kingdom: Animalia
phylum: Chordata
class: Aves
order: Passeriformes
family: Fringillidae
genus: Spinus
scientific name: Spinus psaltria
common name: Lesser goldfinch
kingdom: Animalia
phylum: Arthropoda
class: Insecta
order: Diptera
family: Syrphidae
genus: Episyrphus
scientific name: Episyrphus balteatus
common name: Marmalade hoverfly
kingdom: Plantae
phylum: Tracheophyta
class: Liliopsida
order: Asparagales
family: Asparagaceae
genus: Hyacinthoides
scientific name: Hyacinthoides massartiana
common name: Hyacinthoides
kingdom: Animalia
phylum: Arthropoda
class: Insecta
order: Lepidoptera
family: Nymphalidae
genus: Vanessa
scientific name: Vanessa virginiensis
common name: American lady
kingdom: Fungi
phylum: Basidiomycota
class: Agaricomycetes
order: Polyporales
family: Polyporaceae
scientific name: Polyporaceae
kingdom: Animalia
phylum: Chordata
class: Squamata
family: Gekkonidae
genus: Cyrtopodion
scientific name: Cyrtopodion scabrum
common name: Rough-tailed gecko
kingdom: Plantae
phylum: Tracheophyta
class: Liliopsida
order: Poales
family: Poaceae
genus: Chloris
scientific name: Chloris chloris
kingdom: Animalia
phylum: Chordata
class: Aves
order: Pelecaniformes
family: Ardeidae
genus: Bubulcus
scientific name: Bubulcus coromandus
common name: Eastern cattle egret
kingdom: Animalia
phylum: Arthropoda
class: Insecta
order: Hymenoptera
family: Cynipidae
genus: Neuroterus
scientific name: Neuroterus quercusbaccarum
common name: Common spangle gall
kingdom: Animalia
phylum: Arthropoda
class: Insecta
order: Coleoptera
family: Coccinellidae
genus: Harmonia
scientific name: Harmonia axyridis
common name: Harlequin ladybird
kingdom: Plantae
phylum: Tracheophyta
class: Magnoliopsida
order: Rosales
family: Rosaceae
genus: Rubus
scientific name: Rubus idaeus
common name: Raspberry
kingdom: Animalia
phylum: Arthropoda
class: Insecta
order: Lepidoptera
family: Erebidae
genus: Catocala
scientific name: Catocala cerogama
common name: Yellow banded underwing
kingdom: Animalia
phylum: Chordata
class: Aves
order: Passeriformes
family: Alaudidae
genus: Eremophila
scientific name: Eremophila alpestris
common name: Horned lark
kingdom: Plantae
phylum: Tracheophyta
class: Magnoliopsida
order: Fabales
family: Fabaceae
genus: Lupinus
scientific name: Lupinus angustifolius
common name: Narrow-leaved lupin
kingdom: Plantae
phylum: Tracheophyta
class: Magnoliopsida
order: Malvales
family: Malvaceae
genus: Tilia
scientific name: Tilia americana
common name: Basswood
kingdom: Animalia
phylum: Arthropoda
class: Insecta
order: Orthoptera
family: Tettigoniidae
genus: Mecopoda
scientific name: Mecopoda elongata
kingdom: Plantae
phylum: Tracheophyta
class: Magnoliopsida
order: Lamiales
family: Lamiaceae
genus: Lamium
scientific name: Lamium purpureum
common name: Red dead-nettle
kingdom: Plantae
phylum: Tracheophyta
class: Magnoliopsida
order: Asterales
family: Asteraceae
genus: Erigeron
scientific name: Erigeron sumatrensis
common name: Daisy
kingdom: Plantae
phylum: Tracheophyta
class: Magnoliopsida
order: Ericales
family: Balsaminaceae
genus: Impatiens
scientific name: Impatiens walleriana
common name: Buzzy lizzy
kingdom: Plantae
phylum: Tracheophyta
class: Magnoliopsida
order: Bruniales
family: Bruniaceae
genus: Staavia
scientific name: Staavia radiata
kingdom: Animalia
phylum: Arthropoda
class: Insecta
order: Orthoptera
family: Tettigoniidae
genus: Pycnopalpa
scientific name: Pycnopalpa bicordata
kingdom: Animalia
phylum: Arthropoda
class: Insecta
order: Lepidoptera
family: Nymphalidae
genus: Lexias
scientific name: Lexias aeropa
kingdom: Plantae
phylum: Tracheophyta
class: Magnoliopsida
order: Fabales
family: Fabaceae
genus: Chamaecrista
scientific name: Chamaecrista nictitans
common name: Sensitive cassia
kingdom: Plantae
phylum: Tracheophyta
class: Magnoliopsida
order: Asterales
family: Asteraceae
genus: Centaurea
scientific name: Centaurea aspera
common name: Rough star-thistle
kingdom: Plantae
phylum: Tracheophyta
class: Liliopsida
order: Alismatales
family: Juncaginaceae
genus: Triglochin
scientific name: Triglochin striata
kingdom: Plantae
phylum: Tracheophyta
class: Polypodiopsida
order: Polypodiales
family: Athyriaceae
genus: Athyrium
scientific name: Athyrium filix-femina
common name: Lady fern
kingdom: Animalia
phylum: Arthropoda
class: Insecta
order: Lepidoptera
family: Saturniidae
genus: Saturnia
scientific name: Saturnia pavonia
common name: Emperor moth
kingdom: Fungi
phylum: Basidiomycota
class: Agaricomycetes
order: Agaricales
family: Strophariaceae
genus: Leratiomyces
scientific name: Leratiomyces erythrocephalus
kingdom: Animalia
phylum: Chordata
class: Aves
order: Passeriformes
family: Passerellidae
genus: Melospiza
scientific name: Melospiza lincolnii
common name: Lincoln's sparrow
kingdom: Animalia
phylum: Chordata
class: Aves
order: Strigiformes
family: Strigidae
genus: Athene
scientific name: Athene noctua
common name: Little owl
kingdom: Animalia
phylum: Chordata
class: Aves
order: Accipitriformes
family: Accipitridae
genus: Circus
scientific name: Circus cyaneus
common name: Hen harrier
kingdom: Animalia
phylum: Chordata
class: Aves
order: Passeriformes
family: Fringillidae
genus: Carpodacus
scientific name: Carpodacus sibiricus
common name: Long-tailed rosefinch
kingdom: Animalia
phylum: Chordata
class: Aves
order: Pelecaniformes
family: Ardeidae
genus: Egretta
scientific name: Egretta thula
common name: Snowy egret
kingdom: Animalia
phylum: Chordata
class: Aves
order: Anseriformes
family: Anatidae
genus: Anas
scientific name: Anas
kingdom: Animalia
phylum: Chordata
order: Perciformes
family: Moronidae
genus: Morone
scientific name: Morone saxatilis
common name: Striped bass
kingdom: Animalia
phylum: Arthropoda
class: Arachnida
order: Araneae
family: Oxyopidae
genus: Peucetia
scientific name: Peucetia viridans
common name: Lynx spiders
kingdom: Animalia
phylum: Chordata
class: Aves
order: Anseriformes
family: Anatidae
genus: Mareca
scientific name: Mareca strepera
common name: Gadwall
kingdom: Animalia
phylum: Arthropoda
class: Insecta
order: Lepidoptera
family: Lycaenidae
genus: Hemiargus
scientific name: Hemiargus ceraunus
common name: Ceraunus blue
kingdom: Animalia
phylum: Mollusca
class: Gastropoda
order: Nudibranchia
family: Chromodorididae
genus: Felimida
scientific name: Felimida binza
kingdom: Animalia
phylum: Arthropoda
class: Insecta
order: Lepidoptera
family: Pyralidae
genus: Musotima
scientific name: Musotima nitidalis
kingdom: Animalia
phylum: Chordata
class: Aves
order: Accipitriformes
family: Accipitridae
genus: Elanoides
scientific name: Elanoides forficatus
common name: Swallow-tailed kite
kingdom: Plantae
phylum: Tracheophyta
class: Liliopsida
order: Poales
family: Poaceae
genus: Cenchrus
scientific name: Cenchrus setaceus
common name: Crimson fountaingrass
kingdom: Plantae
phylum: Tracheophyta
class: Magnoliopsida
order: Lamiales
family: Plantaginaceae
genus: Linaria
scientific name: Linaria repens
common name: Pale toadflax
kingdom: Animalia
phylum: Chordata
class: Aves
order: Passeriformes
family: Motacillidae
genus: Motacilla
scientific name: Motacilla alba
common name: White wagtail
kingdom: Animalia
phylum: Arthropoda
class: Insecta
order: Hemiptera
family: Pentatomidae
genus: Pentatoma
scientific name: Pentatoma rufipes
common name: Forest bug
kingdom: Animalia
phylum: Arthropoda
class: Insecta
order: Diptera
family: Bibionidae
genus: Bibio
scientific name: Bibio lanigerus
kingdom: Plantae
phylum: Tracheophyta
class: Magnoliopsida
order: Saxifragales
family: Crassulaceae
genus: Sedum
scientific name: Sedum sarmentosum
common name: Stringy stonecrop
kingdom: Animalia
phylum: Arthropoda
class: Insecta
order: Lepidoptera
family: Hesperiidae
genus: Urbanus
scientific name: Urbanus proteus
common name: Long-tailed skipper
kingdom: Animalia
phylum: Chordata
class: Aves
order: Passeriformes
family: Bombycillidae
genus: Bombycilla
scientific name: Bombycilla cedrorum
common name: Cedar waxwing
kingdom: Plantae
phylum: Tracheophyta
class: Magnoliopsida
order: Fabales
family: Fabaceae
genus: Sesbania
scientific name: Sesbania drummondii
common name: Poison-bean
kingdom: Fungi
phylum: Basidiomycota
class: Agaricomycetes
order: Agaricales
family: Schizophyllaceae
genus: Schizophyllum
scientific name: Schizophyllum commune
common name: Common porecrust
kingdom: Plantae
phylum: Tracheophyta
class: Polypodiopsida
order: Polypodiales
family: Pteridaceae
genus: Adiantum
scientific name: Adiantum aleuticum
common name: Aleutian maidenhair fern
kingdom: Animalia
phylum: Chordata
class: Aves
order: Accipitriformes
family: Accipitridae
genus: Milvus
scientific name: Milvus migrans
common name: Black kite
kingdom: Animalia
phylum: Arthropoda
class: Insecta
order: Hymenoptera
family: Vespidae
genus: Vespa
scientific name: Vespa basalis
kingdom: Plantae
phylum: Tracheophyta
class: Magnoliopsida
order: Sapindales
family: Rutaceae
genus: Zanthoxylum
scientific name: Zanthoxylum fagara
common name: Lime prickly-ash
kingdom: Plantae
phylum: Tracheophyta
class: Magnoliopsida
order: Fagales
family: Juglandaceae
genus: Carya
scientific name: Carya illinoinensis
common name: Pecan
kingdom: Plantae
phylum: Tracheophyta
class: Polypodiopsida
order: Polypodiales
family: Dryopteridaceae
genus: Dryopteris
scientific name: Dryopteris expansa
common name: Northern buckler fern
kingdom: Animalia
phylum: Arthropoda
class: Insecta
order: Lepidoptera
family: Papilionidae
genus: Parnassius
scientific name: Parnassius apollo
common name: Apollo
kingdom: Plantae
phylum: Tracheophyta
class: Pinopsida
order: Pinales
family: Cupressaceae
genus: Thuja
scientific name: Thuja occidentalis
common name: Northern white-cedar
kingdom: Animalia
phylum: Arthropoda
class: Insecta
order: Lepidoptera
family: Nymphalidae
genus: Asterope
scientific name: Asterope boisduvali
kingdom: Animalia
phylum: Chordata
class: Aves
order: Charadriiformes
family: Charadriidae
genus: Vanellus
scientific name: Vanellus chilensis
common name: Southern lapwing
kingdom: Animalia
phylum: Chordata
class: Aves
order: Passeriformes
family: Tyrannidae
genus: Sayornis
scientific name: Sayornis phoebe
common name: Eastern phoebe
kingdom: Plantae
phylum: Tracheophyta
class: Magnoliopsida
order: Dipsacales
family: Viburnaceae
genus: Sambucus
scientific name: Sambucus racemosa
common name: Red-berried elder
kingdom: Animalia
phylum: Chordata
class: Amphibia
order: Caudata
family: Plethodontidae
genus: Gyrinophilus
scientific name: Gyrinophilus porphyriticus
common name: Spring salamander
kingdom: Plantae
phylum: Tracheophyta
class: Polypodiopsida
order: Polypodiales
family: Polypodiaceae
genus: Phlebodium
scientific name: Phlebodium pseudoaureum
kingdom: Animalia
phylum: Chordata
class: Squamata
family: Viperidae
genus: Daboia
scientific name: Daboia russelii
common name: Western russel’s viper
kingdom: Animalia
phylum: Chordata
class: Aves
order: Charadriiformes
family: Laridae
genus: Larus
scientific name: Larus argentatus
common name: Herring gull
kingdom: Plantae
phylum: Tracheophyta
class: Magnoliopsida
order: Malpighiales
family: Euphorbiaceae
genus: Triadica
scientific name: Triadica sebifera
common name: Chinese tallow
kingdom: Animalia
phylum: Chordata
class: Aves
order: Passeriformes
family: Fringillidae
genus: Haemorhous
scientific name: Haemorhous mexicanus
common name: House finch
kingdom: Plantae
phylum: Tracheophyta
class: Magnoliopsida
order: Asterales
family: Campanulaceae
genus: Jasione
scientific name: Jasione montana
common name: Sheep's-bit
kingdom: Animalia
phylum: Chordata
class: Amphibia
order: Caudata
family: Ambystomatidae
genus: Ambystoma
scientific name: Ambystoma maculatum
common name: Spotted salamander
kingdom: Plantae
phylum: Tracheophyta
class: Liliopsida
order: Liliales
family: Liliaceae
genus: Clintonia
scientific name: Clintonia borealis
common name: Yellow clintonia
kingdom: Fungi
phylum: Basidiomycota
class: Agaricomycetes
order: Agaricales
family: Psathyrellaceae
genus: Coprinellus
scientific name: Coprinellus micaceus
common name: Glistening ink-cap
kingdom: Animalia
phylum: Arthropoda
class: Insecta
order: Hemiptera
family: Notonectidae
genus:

##########

_Enunciado:_ Exprese como una lista JSON de cadenas las líneas de los registros comprendidas desde la que contiene "genus: Erigeron" hasta la que contiene "common name: Buzzy lizzy", ambas incluidas. Cada línea debe ser una cadena y deben omitirse las líneas en blanco.

_Respuesta:_
[
  "genus: Erigeron",
  "scientific name: Erigeron sumatrensis",
  "common name: Daisy",
  "kingdom: Plantae",
  "phylum: Tracheophyta",
  "class: Magnoliopsida",
  "order: Ericales",
  "family: Balsaminaceae",
  "genus: Impatiens",
  "scientific name: Impatiens walleriana",
  "common name: Buzzy lizzy"
]